----- Material for the task

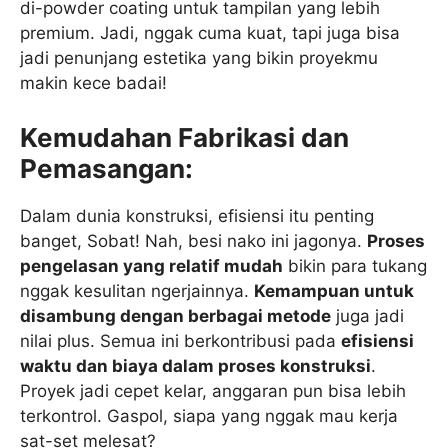
di-powder coating untuk tampilan yang lebih
premium. Jadi, nggak cuma kuat, tapi juga bisa
jadi penunjang estetika yang bikin proyekmu
makin kece badai!
Kemudahan Fabrikasi dan
Pemasangan:
Dalam dunia konstruksi, efisiensi itu penting
banget, Sobat! Nah, besi nako ini jagonya.
Proses
pengelasan yang relatif mudah
bikin para tukang
nggak kesulitan ngerjainnya.
Kemampuan untuk
disambung dengan berbagai metode
juga jadi
nilai plus. Semua ini berkontribusi pada
efisiensi
waktu dan biaya dalam proses konstruksi
.
Proyek jadi cepet kelar, anggaran pun bisa lebih
terkontrol. Gaspol, siapa yang nggak mau kerja
sat-set melesat?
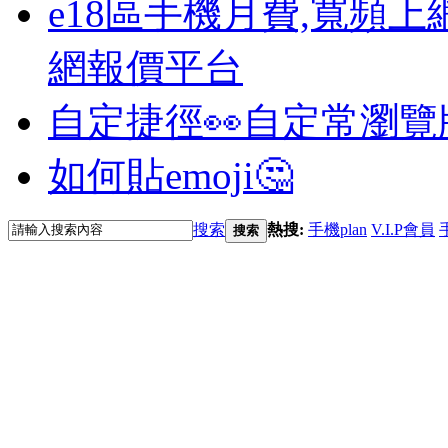
e18區手機月費,寬頻上
網報價平台
自定捷徑👀
自定常瀏覽
如何貼emoji🤔
搜索
熱搜:
手機plan
V.I.P會員
搜索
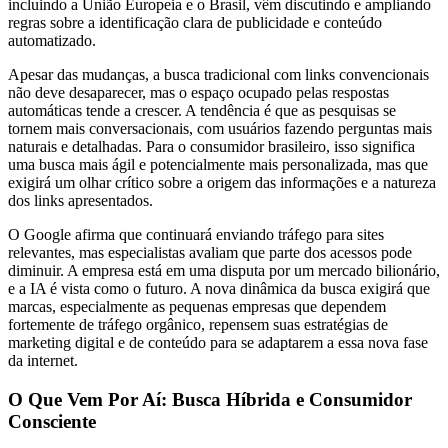
incluindo a União Europeia e o Brasil, vêm discutindo e ampliando
regras sobre a identificação clara de publicidade e conteúdo
automatizado.
Apesar das mudanças, a busca tradicional com links convencionais
não deve desaparecer, mas o espaço ocupado pelas respostas
automáticas tende a crescer. A tendência é que as pesquisas se
tornem mais conversacionais, com usuários fazendo perguntas mais
naturais e detalhadas. Para o consumidor brasileiro, isso significa
uma busca mais ágil e potencialmente mais personalizada, mas que
exigirá um olhar crítico sobre a origem das informações e a natureza
dos links apresentados.
O Google afirma que continuará enviando tráfego para sites
relevantes, mas especialistas avaliam que parte dos acessos pode
diminuir. A empresa está em uma disputa por um mercado bilionário,
e a IA é vista como o futuro. A nova dinâmica da busca exigirá que
marcas, especialmente as pequenas empresas que dependem
fortemente de tráfego orgânico, repensem suas estratégias de
marketing digital e de conteúdo para se adaptarem a essa nova fase
da internet.
O Que Vem Por Aí: Busca Híbrida e Consumidor
Consciente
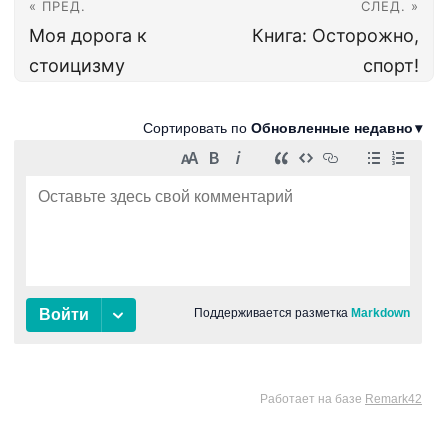
« ПРЕД.
СЛЕД. »
Моя дорога к
Книга: Осторожно,
стоицизму
спорт!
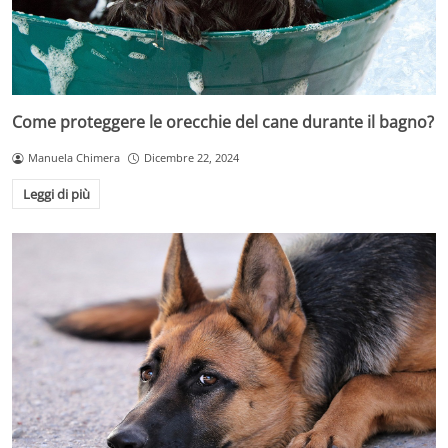
Come proteggere le orecchie del cane durante il bagno?
Manuela Chimera
Dicembre 22, 2024
Leggi di più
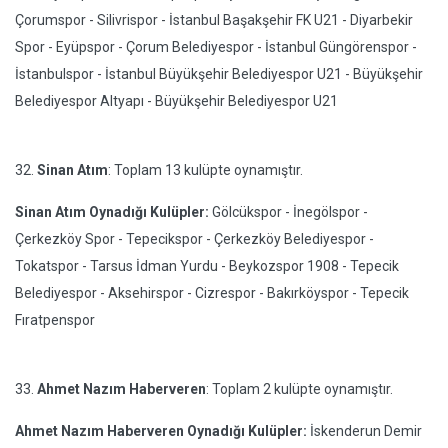
Çorumspor - Silivrispor - İstanbul Başakşehir FK U21 - Diyarbekir
Spor - Eyüpspor - Çorum Belediyespor - İstanbul Güngörenspor -
İstanbulspor - İstanbul Büyükşehir Belediyespor U21 - Büyükşehir
Belediyespor Altyapı - Büyükşehir Belediyespor U21
32.
Sinan Atım
: Toplam 13 kulüpte oynamıştır.
Sinan Atım Oynadığı Kulüpler:
Gölcükspor - İnegölspor -
Çerkezköy Spor - Tepecikspor - Çerkezköy Belediyespor -
Tokatspor - Tarsus İdman Yurdu - Beykozspor 1908 - Tepecik
Belediyespor - Aksehirspor - Cizrespor - Bakırköyspor - Tepecik
Fıratpenspor
33.
Ahmet Nazım Haberveren
: Toplam 2 kulüpte oynamıştır.
Ahmet Nazım Haberveren Oynadığı Kulüpler:
İskenderun Demir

----------

* What is being asked
Return exactly the lines above, from the one with "makin kece badai!" up to and including the one with "não deve desaparecer, mas", and include no pictures.

* Task response
makin kece badai!
Kemudahan Fabrikasi dan
Pemasangan:
Dalam dunia konstruksi, efisiensi itu penting
banget, Sobat! Nah, besi nako ini jagonya.
Proses
pengelasan yang relatif mudah
bikin para tukang
nggak kesulitan ngerjainnya.
Kemampuan untuk
disambung dengan berbagai metode
juga jadi
nilai plus. Semua ini berkontribusi pada
efisiensi
waktu dan biaya dalam proses konstruksi
.
Proyek jadi cepet kelar, anggaran pun bisa lebih
terkontrol. Gaspol, siapa yang nggak mau kerja
sat-set melesat?
e18區手機月費,寬頻上
網報價平台
自定捷徑👀
自定常瀏覽
如何貼emoji🤔
搜索
熱搜:
手機plan
V.I.P會員
搜索
incluindo a União Europeia e o Brasil, vêm discutindo e ampliando
regras sobre a identificação clara de publicidade e conteúdo
automatizado.
Apesar das mudanças, a busca tradicional com links convencionais
não deve desaparecer, mas o espaço ocupado pelas respostas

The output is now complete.